The task: Output the data in full. Keep every word exact and exclude the pictures.

Available records:
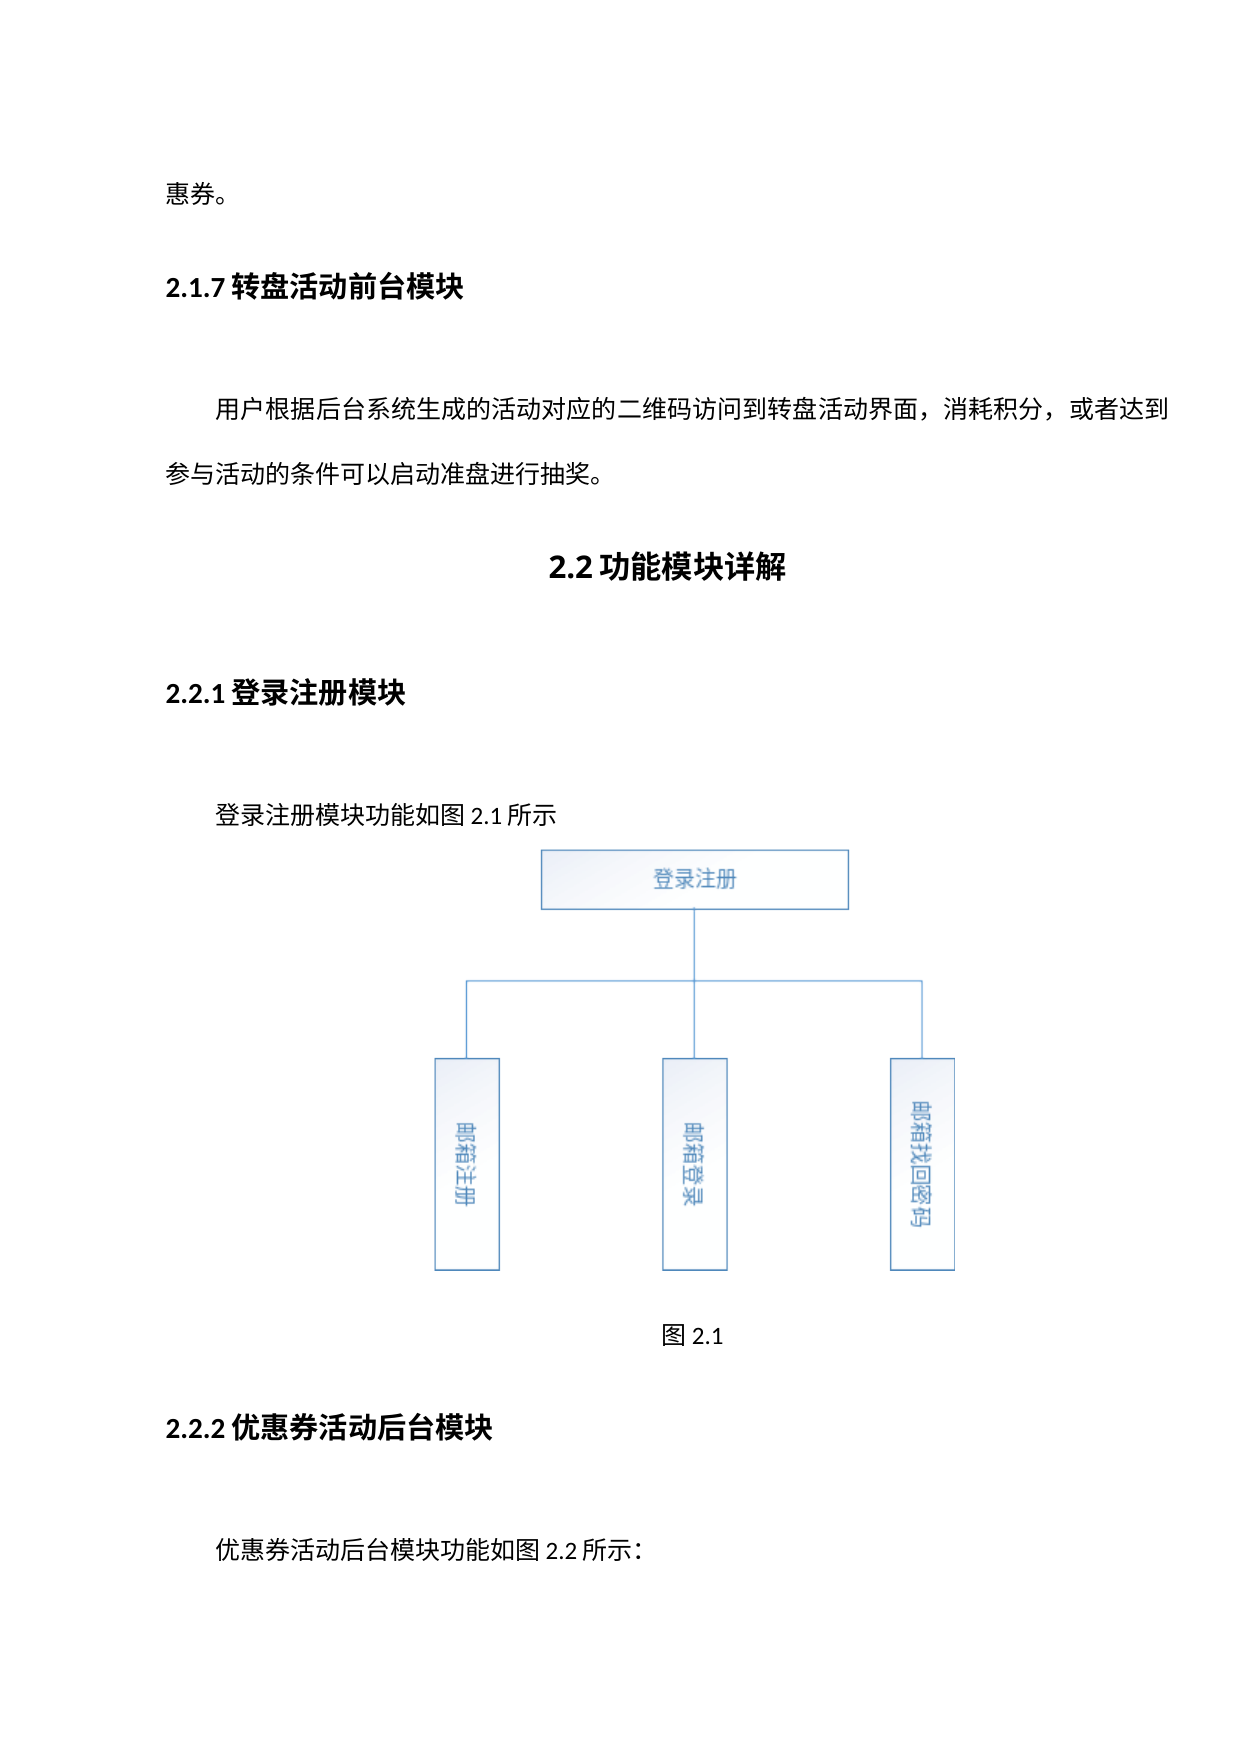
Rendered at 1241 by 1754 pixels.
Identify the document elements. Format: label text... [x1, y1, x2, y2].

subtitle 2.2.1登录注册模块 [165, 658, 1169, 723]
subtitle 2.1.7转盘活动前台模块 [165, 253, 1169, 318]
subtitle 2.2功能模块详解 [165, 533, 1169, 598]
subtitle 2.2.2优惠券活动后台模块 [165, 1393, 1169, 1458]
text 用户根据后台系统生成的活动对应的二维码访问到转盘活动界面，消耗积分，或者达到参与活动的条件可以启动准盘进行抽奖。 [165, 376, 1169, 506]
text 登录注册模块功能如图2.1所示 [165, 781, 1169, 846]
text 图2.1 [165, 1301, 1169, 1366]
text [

Finished exercise:
Rendered at 1241 by 1754 pixels.
Identify the document elements. Format: label text... [x1, y1, x2, y2].

subtitle 2.2.1登录注册模块 [165, 658, 1169, 723]
subtitle 2.1.7转盘活动前台模块 [165, 253, 1169, 318]
subtitle 2.2功能模块详解 [165, 533, 1169, 598]
subtitle 2.2.2优惠券活动后台模块 [165, 1393, 1169, 1458]
text 用户根据后台系统生成的活动对应的二维码访问到转盘活动界面，消耗积分，或者达到参与活动的条件可以启动准盘进行抽奖。 [165, 376, 1169, 506]
text 登录注册模块功能如图2.1所示 [165, 781, 1169, 846]
text 图2.1 [165, 1301, 1169, 1366]
text [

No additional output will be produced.